# [Work to be completed]
Please continue the month-by-month volunteer report below, starting after its final sentence.

# [Text section]
--- START ---

January 2014

We’ve been spoiled over the past few years by nearly snowless winters and January days with highs averaging around 40 degrees. We tried for a few outdoor events, but each was snowed or frozen out. Still, we were able to kick off our very exciting Eel Grass Restoration effort in conjunction with the Cornell Cooperative, learning about the process and cutting a great many burlap ‘tortillas’ as a part of step 1. We also hit the shop and constructed 8 ‘Xbox’ bluebird boxes, which are brilliantly designed for our state bird to make a home in, and wonderfully fun to build. Now we’ll have to sit tight and wait for the warm weather to come back so that we can get those boxes out into the landscape!

February 2014

The cold and snow can’t stop these volunteers from getting out and doing good! We camped out at the barn for most events, though we did start the month in the Long Island Native Plant Initiative’s greenhouse, helping them to remove seed from the native grasses they harvested in the fall and dried over the winter. These seeds will be planted for seedlings in the spring and sold to Long Island homeowners and landscapers to help restore Long Island’s native ecosystems. We then focused on our own garden, kicking off the season with a planning session. Our mouths were watering by the time we left, thinking of all the organic, homegrown goodies we’ll have to cook! Our next event had our hands back into bags of native seeds, this time planting them in flats to be put outside and grown in a semi-natural way. This time, the seedlings are destined for local native gardens installed by Four Harbors Audubon Society. The following two get-togethers involved our eel grass restoration interns. We gathered to watch movies and punch out hundreds of ‘burlap tortillas.’ We were even treated to quesadillas during one session! To wrap up the month, hiked around the fields at Avalon removing the old bird boxes, which had many holes and mice in them, and replaced them with weather-proofed bluebird boxes in hopes of attracting more of our lovely state bird this spring. Fingers crossed!

--- END ---

# [Supplied data]
--- START ---

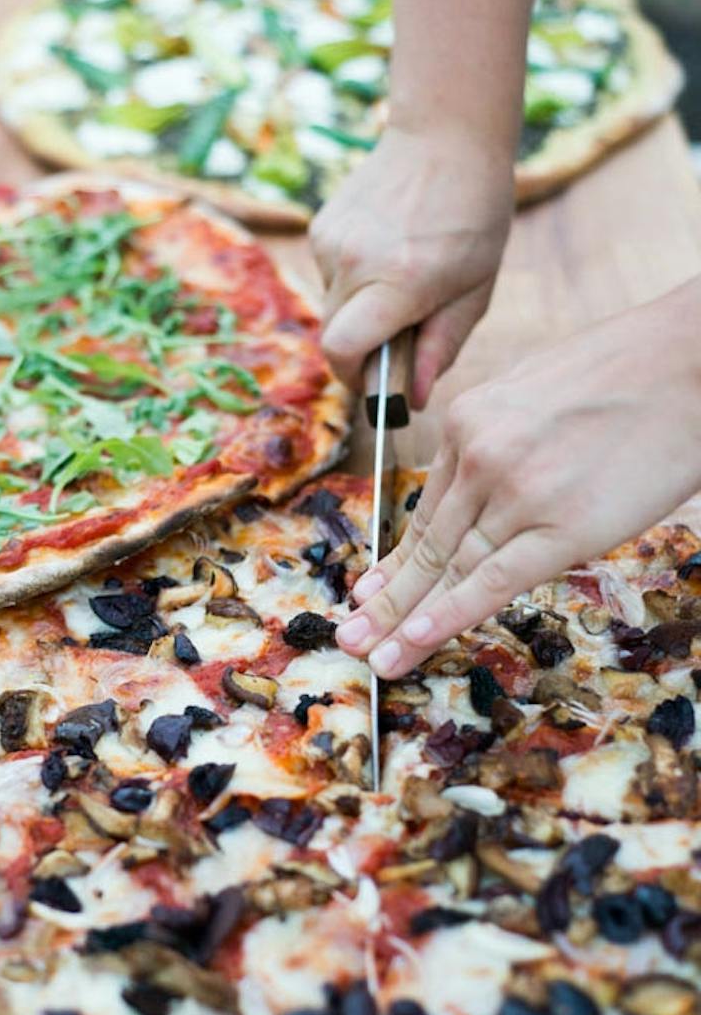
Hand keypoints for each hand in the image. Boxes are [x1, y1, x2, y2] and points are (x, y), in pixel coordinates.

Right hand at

--- END ---

# [Answer below]
March 2014

With a hint of warmth here or there, the volunteers readied themselves for the spring ahead. Our first weekend had us back to the burlap, working towards our goal of 1,000 ‘tortilla’ to hand off to our friends at the Cornell Cooperative who will use them for eel grass restoration. We’d said ‘tortillas’ so many times that we had to make some quesadillas as a mid-session snack! Then, we assembled another set of bird boxes, as our first round had been all used up before the snow had a chance to melt! After another ‘tortilla’ session, we surpassed our goal, reaching over 1,100 burlap rounds in which eel grass will be planted, creating instant habitat around Long Island shores. As usual, we set up our greenhouse right around St. Patrick’s Day, and started our seedlings in boxes to be placed in the greenhouse as soon as their little green heads pop up. Our month ended with an incredibly successful beach cleanup in Port Jefferson, followed by our annual praying mantis egg hunt at Avalon. It feels good to be outside again!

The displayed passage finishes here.